_DOCUMENT TEXT:_
Re: Blank Nodes Re: Toward easier RDF: a proposal

On 11/28/18 10:41 AM, Henry Story wrote:
> A person looking at the Json [of a postal address] sees the same address because they think of of a number of things:
>    1. . . .
>    2.  they could decide that two addresses are the same if they have exactly the same attributes and values.

You're right, I forgot to mention one very important assumption: that 
the attributes and values of those addresses constitute a composite 
*key*.  That is what allows us to logically conclude that they are the 
*same* address.  For something like a postal address the attributes and 
values naturally do constitute a composite key, and we humans are so 
accustomed to knowing this that it is easy to forget that the computer 
will *not* necessarily know this . . . unless we tell it to do so.  Let 
me explain further.

Suppose we have these address entries for joe and monica:

:joe :address _:b1 .
_:b1 a "PostalAddress" ;
      :streetAddress "123 West Jefferson Street" ;
      :addressLocality "Phoenix" ;
      :addressRegion "AZ" ;
      :postalCode "85003" ;
      :addressCountry "US" .

:monica :address _:b2 .
_:b2 a "PostalAddress" ;
      :streetAddress "123 West Jefferson Street" ;
      :addressLocality "Phoenix" ;
      :addressRegion "AZ" ;
      :postalCode "85003" ;
      :addressCountry "US" .

Do joe and monica have the *same* address?  In other words, is the above 
logically equivalent to writing the following?

:joe :address _:b1 .
_:b1 a "PostalAddress" ;
      :streetAddress "123 West Jefferson Street" ;
      :addressLocality "Phoenix" ;
      :addressRegion "AZ" ;
      :postalCode "85003" ;
      :addressCountry "US" .

:monica :address _:b1 .

If we know that those attributes form a composite key, then the answer 
is yes.  Otherwise, the answer is no, because for example the following 
two statements may show up elsewhere in the graph:

_:b1 :addressPlanet "Earth" .
_:b2 :addressPlanet "Alpha7" .

In my own experience, objects composed of literal attributes like this 
generally *do* form a composite key, though perhaps other RDF developers 
have had different experience.  But even if the attributes do not form a 
composite key, I am convinced that in general objects like this *should* 
have some kind of key -- i.e., it is beneficial to give them a key if 
they don't naturally have one.  This corresponds directly to standard 
good practice for tables in relational databases: that every table 
should have a primary key (which could be composite).

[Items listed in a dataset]
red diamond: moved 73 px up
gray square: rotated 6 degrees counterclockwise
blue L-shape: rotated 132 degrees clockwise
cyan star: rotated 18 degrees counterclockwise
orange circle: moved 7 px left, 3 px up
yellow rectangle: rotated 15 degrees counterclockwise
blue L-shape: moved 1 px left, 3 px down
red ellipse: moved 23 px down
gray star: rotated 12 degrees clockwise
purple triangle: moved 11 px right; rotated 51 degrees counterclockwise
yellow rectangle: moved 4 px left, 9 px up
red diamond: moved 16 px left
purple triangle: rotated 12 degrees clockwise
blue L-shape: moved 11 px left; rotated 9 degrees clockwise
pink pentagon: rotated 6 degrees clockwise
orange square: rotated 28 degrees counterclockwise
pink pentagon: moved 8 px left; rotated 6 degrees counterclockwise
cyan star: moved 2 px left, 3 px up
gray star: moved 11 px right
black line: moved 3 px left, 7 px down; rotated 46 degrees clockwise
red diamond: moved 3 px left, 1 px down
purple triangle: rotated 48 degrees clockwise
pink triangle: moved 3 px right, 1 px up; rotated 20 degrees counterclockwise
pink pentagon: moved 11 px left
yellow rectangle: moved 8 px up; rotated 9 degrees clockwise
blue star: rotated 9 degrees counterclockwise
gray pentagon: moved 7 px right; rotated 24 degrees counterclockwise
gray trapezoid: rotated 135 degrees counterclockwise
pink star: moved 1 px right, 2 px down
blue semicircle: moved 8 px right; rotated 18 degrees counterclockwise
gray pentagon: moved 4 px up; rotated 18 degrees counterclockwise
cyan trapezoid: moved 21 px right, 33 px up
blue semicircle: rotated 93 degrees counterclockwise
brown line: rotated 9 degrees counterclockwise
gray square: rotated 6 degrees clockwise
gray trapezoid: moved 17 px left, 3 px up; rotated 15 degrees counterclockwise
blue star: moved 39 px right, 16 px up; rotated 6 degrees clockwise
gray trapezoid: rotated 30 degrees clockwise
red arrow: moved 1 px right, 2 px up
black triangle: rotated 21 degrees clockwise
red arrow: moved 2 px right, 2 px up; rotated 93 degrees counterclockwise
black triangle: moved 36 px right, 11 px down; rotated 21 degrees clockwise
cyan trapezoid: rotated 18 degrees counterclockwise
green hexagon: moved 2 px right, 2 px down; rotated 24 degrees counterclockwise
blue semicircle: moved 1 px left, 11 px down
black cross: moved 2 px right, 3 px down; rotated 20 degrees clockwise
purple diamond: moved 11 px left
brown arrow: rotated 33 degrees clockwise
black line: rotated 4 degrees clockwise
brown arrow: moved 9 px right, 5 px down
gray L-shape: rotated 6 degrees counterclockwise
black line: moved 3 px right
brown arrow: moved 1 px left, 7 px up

_WHAT THE EXERCISE ASKS:_ Based on the reply about blank nodes, say whether each statement agrees with the text, and quote the words that decide it: (a) In the writer's own experience, objects made of literal attributes like these usually form a composite key. (b) The writer says a computer will automatically know that an address's attributes form a composite key. (c) The writer links giving such objects a key to the practice of giving every relational database table a primary key. The records have nothing to do with the text.

_EXERCISE OUTPUT:_
(a) Yes: "In my own experience, objects composed of literal attributes like this generally *do* form a composite key"
(b) No: "the computer will *not* necessarily know this . . . unless we tell it to do so"
(c) Yes: "This corresponds directly to standard good practice for tables in relational databases: that every table should have a primary key (which could be composite)"